Voici quelques gros clichés de personnages de notre société qu’a engendrés cette « yinnisation » :

Les hommes qui sont coupés de leur animal :
- soit n’ont plus grand chose de viril, ils sont trop féminins : il y a les faux artistes (ceux qui s'en donnent l'air quoi), les new-ageux, les zens-en-toute-circonstance;
- soit sont trop cérébraux, genre robots, très coincés en bas : les hommes d’affaires, les bureaucrates, les fils à papa, les intellos, les scientifiques, les snobs, les aristos, les bigots, les curés, Bush;
- soit sont très mal dans leur peau, consciemment ou inconsciemment : les boute-en-train, les lèche-cul, les pots de colle, les éternels adolescents, les faux intellos, Bush ;
- et puis il y a ceux dont l'animal vit bien mais pas de manière très équilibrée : les Ronny (beaufs), les flics, les macs, les G.I., Bush.

Les femmes qui sont coupées de leur animal sont en fait coupées de leur sensualité, de leur féminité. Elles ont par exemple du mal à se donner en amour :
- soit leur masculinité excessive se voit physiquement : chez les fausses artistes, c-à-d celles qui s'en donnent l'air mais qui n'en sont pas, les grunges, les intellos, les sportives de compète, les bigotes, les nonnes, les fliquettes;
- soit leur masculinité se sent dans leur énergie. Malgré leur coiffure et leurs fringues féminines, elles manquent de sensualité. Il y a chez ces femmes quelque chose de dur et de glacial dans leur énergie, parfois masqué par des attitudes mielleuses : j'ai nommé les femmes d'affaire, les new-ageuses, les filles de « bonne famille »;
- ou alors elles soignent leur plastique et portent des fringues sexy mais malgré leurs efforts extérieurs elles ne sont pas sensuelles dans l’énergie (sexy n'est pas égal à sensuel) : là nous avons les fausses artistes style starac, les mannequins, les liftées et siliconées de partout, les précieuses ridicules, les Ronny (beaufes), les vamps;
- et puis il y a celles qui ont du chien mais pas de manière très équilibrée : les prostituées.

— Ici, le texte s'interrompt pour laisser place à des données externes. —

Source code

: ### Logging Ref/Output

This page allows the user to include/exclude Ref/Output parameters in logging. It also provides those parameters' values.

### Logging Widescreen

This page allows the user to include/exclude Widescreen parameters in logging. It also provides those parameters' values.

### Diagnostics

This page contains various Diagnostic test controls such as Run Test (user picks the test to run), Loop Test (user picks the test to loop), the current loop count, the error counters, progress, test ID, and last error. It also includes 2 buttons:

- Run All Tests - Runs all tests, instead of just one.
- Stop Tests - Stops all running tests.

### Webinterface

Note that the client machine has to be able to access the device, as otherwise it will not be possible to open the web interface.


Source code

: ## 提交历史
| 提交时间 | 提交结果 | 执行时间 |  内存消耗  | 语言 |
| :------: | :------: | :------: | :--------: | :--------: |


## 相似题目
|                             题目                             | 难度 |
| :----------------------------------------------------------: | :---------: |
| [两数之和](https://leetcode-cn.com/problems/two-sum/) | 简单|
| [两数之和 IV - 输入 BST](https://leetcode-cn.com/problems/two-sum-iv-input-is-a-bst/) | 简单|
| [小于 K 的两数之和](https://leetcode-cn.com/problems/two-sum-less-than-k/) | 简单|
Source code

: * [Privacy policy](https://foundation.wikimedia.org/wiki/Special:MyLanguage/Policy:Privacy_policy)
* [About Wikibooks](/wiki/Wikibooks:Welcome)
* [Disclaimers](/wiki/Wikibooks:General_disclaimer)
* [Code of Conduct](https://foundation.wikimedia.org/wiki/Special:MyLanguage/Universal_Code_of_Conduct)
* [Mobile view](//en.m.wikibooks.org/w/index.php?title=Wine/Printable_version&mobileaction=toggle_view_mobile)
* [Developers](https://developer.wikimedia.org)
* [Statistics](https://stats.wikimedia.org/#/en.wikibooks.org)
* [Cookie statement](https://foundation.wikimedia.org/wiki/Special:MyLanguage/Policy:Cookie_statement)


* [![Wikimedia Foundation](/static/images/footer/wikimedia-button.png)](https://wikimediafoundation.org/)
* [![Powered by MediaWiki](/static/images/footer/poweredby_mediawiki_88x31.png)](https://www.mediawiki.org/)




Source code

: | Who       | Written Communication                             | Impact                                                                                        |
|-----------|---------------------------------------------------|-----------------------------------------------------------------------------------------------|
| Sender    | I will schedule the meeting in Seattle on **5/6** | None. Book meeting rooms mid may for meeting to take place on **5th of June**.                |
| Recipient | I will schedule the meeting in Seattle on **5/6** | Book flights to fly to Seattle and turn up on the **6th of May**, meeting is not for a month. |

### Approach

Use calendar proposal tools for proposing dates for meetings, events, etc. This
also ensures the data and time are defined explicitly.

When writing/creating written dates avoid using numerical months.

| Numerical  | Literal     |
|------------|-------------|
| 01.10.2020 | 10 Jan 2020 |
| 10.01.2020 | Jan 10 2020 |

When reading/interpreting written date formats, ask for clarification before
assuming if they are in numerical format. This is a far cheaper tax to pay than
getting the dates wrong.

Par ces clichés, je ne désigne bien sûr personne, car on n’est jamais 100% quelque chose et il y a bien sûr des exceptions. Et je ne parle que des pays industrialisés. Si les Européens n'avaient pas corrompu et affamé l'Afrique noire, ces peuples seraient bien plus équilibrés que nous. Certaines tribus, épargnées par la "yinnisation", subsistent heureusement.
Les exceptions dans nos pays industrialisés sont bien sûr les enfants, ce sont aussi ceux et celles qui ont dit non à la manipulation, ceux et celles qui regardent et écoutent les médias avec discernement, qui prennent soin de leur corps extérieurement et intérieurement, qui vivent dans le présent, qui vivent leurs émotions, qui savent qui ils sont vraiment, qui sont restés ou devenus « yang », qui ont, ou essayent d'avoir en somme leurs trois natures équilibrées, c’est-à-dire, le divin, l’humain et l’animal.

Il suffirait d’une prise de conscience pour que la masse s’éveille petit à petit, pour que les gens encore endormis se rendent compte qu’ils jouent un rôle qui n’est pas le leur et enlèvent petit à petit leur déguisement pour révéler leur vraie nature. Ce peut être le travail de toute une vie, voire de plusieurs.
Face à la manipulation, nous avons deux choix : continuer à nous laisser enculer ou réagir. Il est temps que nous prenions conscience :
1° que nous sommes manipulés jusqu'au trognon,
2° depuis des millénaires,
3° que nous ferions bien de nous réveiller et de nous responsabiliser si nous voulons sauver la planète et nous-mêmes par la même occasion.